L’Anathème


« Le festin de Balthazar ». Rembrandt

De nos jours, comme de tout temps d’ailleurs, la véritable bataille, la bataille essentielle, reste celle de l’esprit. Loin de se limiter aux seuls conflits armés, elle fait aujourd’hui rage, sous nos yeux. Elle va durer longtemps encore. Il faut en prendre son parti, et réaliser que l’on ne peut rester spectateur. L’on se doit aussi de prendre parti. Avant de décider lequel, examinons les forces en présence. Notons que, dans toute guerre, c’est un avantage indéniable d’avoir YHVH de son côté. YHVH combat, et il écrase les ennemis, il les dépossède même de leurs terres et les donne à ceux qui Le servent. « Vous avez vu tout ce que YHVH votre Dieu a fait à cause de vous à toutes ces populations ; c’est YHVH votre Dieu qui a combattu pour vous.
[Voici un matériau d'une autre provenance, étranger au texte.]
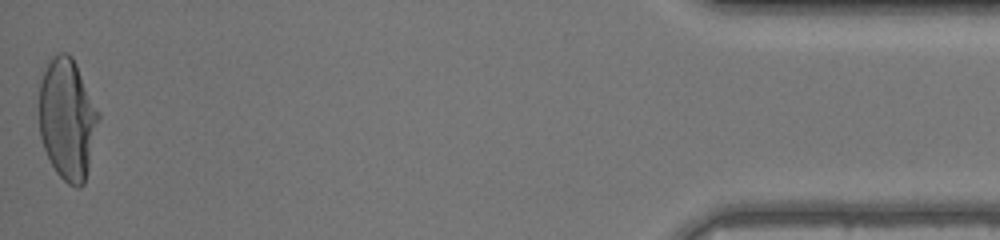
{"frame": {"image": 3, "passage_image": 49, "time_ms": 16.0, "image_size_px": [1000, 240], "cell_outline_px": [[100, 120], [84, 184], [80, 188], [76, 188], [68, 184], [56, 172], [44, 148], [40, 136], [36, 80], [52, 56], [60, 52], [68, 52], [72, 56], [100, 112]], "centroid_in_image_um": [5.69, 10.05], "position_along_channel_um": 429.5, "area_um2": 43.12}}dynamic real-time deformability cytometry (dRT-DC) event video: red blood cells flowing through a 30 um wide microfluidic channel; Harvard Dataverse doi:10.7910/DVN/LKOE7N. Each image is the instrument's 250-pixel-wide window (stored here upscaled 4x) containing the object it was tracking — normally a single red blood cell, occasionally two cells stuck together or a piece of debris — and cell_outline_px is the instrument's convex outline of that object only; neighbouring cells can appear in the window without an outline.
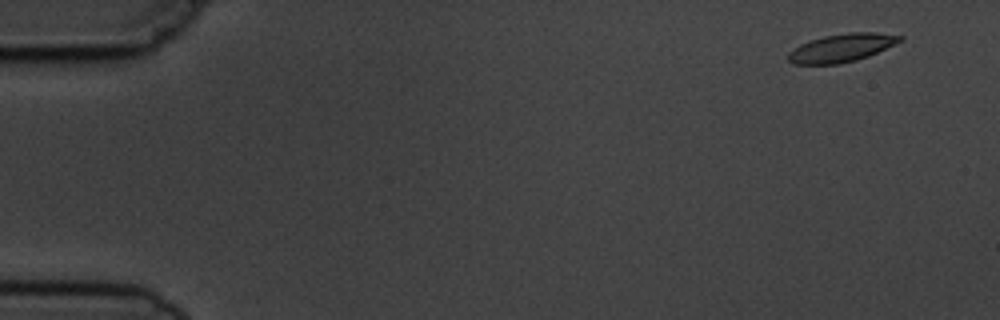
{"species": "common noctule bat (a hibernating species)", "species_latin": "Nyctalus noctula", "temperature_condition": "cold", "stored_images_in_passage": 6, "camera_frame_rate_fps": 3000, "um_per_image_px": 0.085, "animal": {"sex": "male", "body_mass_g": 19.5, "forearm_length_mm": 54.6}, "frame": {"image": 1, "passage_image": 1, "time_ms": 0.0, "image_size_px": [1000, 320], "cell_outline_px": [[904, 40], [868, 56], [856, 60], [840, 64], [792, 64], [788, 60], [788, 52], [800, 44], [824, 36], [848, 32], [876, 32], [904, 36]], "centroid_in_image_um": [71.55, 4.06], "position_along_channel_um": 13.4, "area_um2": 18.32}}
Voyez, j’ai tiré au sort pour vous, comme héritage pour vos tribus, ces populations qui restent, et toutes les populations que j’ai exterminées depuis le Jourdain jusqu’à la Grande mer à l’occident. YHVH votre Dieu les chassera lui-même devant vous, il les dépossédera devant vous et vous prendrez possession de leur pays, comme vous l’a dit YHVH votre Dieui. » Mais ce Dieu, si fort, capable d’un tel déploiement de puissance, pose aussi certaines conditions, extrêmement sévères, à ceux-là mêmes qui Le servent, ou qui prétendent le faire, dans tel combat ou telle guerre. Pour illustrer cette ancienne leçon, j’aimerais évoquer l’histoire de l’infortunée ville de Jéricho, que Josué voua jadis à l’anathème.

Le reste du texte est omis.